A Recipe For The Stranded: Bake, Bake, Worry, Bake

 Outside the Magic Futurebox the day after Sandy—desolate but dry. 

Outside the Magic Futurebox the day after Sandy—desolate but dry. 

Magic Futurebox sits in a warehouse in Sunset Park, half a block from Gowanus Bay and a short walk from some of the worst-flooded areas of Red Hook. During Monday night's hurricane, artistic director Suzan Eraslan sat in her apartment in Harlem, nervously scanning reports that a warehouse in their neighborhood had flooded and caught fire. To cope with the fear that it was their warehouse that had gone underwater, she continued to prepare for an upcoming production that was suddenly in doubt, altering costumes and baking furiously.

"I baked a lot of cookies," she said this weekend. "And yeah, I was nervous. I kept having this horrible feeling that everything was ruined by flooding or looting or that we'd forgotten to shut things down."

The cookies, whose recipe she eventually perfected, were intended to be given out during Bloody Lullabies for Brave Women, an "abortion fairytale" whose five-show run will benefit the New York Abortion Access Fund. Unable to travel from Harlem to Sunset Park, Eraslan and her co-artistic director Kevin Laibson had to wait until Wednesday to learn their theater's fate. 

"We worked as much as possible to keep from freaking out," said Laibson. "I was nervous about what the fallout would be for the show, but I was downright scared about whether we would still have a theater."

The damaged warehouse was not theirs. The Futurebox was safe. Originally intended to run just before the election, Bloody Lullabies has been postponed a week, and will now open on November 7th.
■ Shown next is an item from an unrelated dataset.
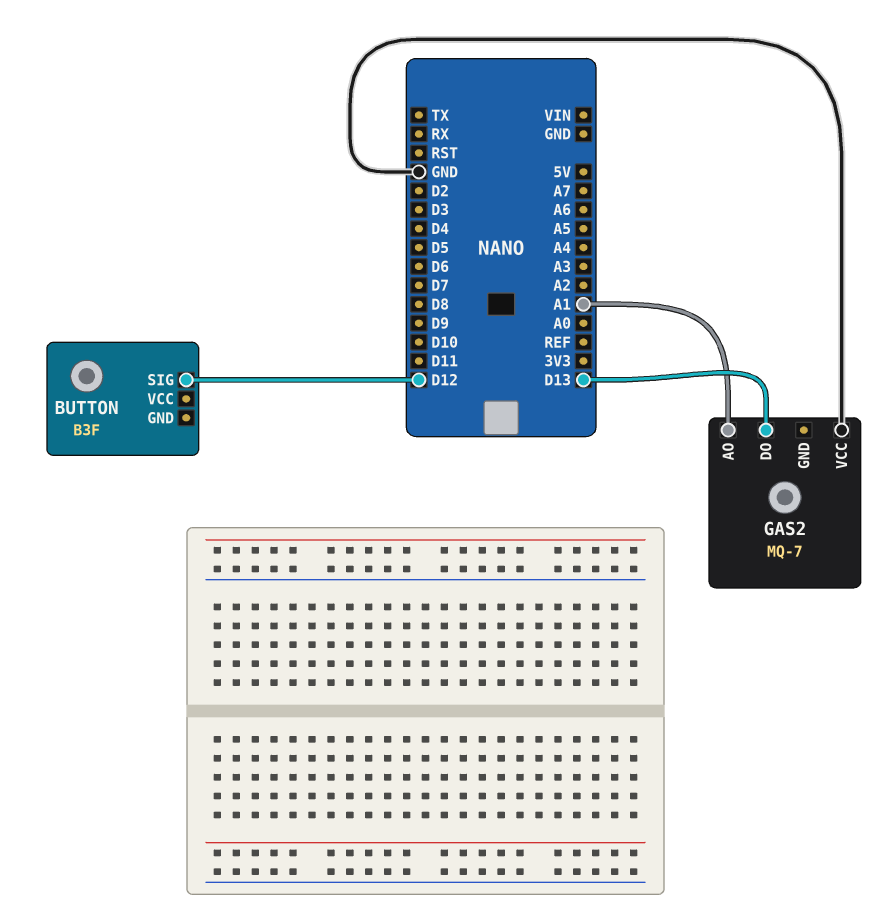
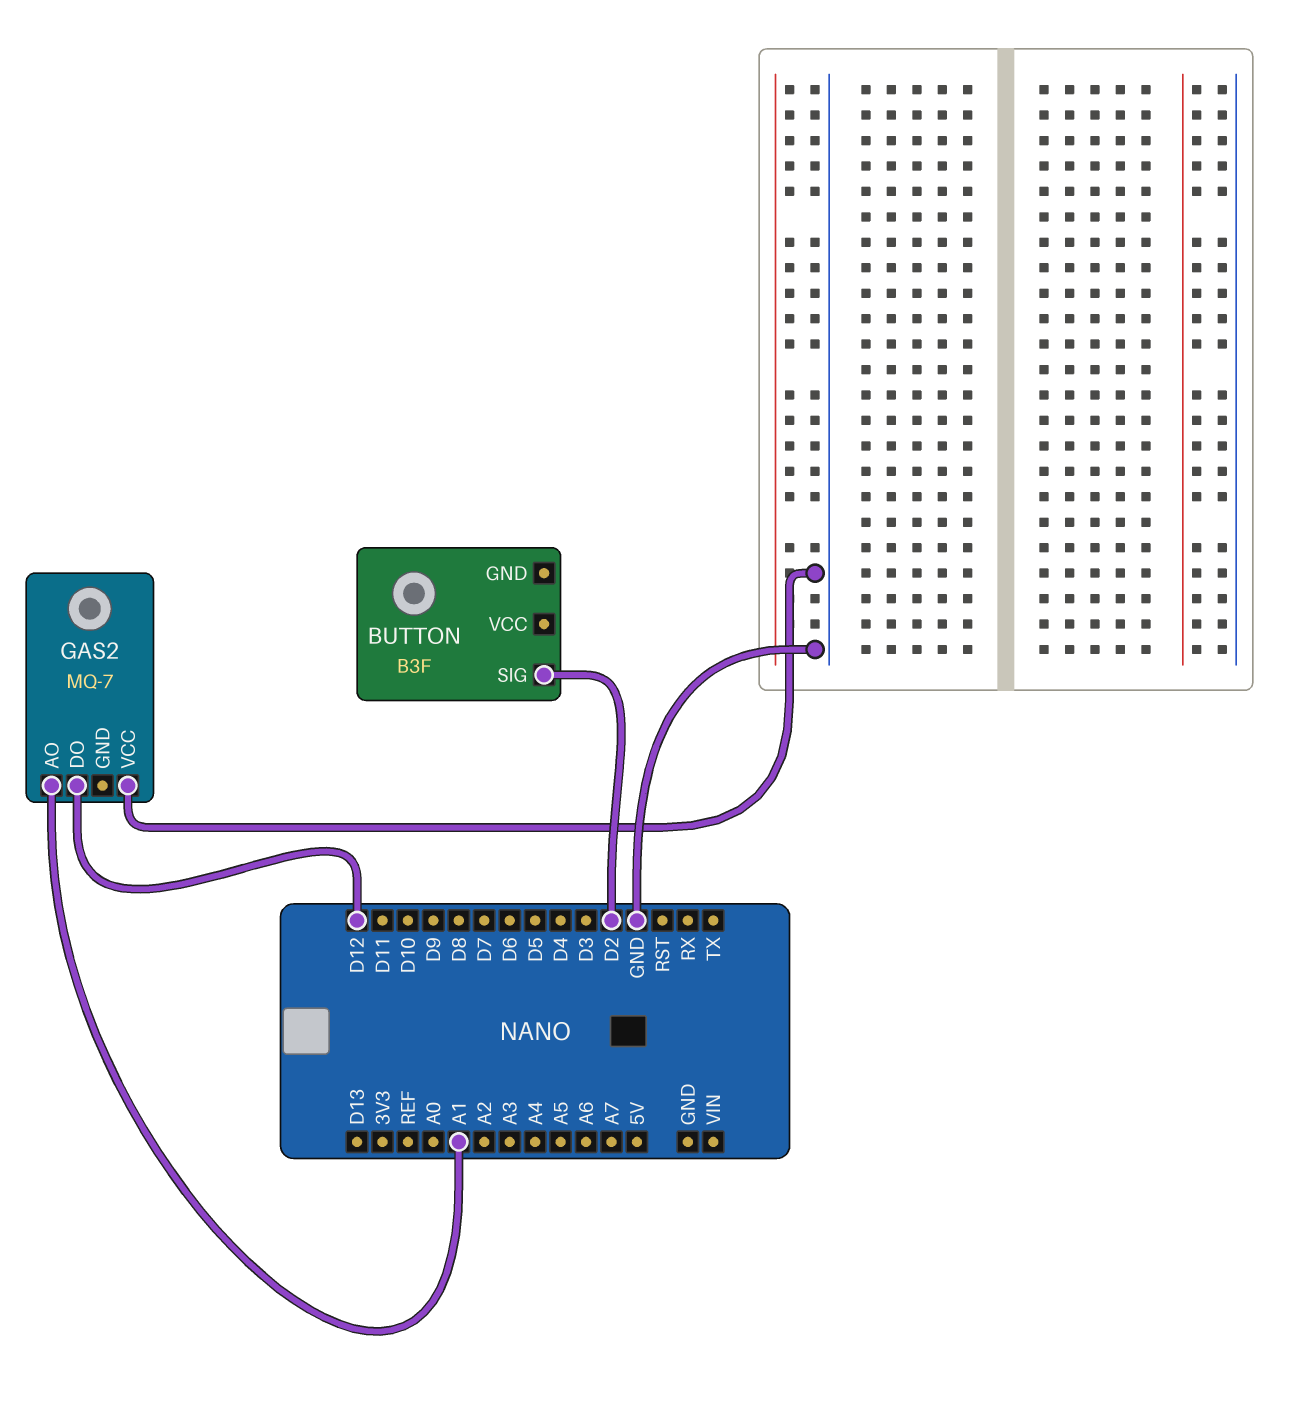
BUTTON pin SIG: D12 -> D2
GAS2 pin DO: D13 -> D12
Their tech week lost, Laibson and Eraslan will proceed with a "pretty bare-bones production."

"Our lighting designer is still stuck in New Jersey," said Laibson, "and our set designer is still without power and dealing with flood damage, so the director and I are here building the set and wiring some floodlights."

Because the show is a benefit, all the labor has been volunteered, and Laibson is wary of asking his crew to push themselves for unpaid work "until they can do so without incident." But because the storm has forced the shutdown of another of women's health clinics, he's hoping that Bloody Lullabies can draw enough of an audience to make a difference.